ABOUT THIS TASK: Reproduce word for word every line of the entries below, from the line containing "me that I am" through the final line, and nothing else.

RECORD SET:
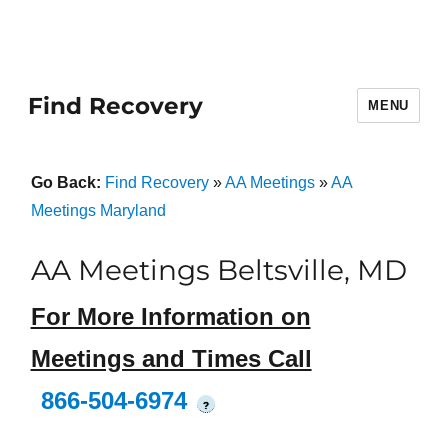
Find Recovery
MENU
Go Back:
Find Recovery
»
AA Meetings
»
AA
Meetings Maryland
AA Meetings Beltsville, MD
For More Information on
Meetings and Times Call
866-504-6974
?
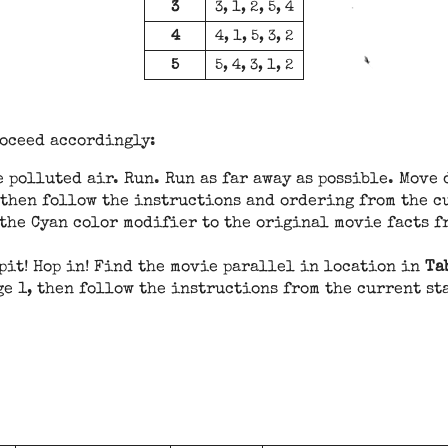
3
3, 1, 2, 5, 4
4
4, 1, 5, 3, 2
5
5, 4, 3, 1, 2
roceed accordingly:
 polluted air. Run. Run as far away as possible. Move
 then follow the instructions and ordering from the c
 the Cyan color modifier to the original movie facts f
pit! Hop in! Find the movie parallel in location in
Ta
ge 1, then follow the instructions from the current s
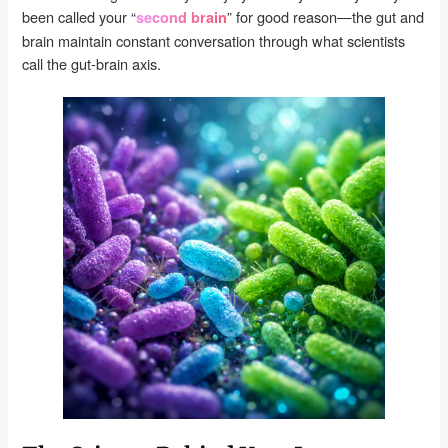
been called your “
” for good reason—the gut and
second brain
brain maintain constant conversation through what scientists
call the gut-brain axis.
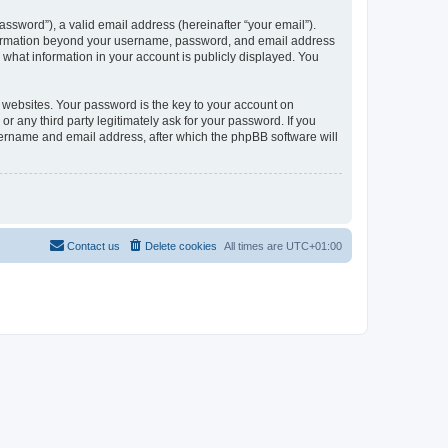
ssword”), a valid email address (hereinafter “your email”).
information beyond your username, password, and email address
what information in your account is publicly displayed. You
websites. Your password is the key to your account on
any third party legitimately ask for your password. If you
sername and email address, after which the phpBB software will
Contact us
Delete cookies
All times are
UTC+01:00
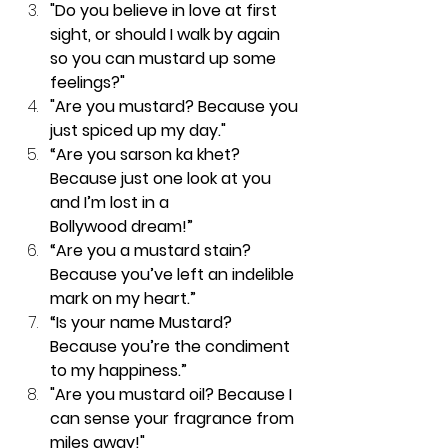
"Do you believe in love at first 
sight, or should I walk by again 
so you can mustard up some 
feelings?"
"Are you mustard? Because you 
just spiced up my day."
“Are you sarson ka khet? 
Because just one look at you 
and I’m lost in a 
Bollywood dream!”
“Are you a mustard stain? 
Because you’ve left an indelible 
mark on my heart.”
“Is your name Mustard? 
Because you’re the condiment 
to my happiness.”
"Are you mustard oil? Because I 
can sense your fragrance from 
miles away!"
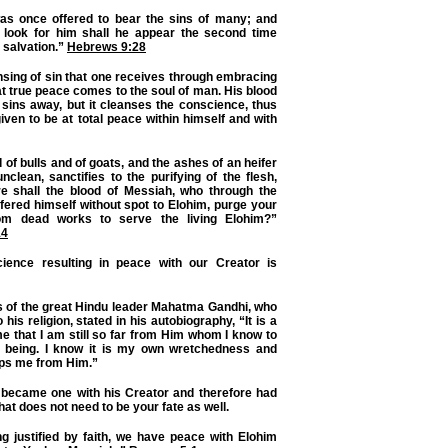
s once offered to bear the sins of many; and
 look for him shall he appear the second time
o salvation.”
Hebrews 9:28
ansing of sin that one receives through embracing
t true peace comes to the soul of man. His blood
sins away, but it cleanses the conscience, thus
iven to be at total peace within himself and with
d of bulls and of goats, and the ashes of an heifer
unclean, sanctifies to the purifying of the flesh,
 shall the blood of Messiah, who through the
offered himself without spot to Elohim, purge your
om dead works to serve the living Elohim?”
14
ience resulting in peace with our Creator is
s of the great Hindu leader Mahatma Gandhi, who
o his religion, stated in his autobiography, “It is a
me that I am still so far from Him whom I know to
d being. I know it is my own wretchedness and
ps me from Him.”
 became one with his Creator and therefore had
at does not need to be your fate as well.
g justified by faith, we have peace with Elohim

WRITTEN RESPONSE:
me that I am still so far from Him whom I know to
d being. I know it is my own wretchedness and
ps me from Him.”
 became one with his Creator and therefore had
at does not need to be your fate as well.
g justified by faith, we have peace with Elohim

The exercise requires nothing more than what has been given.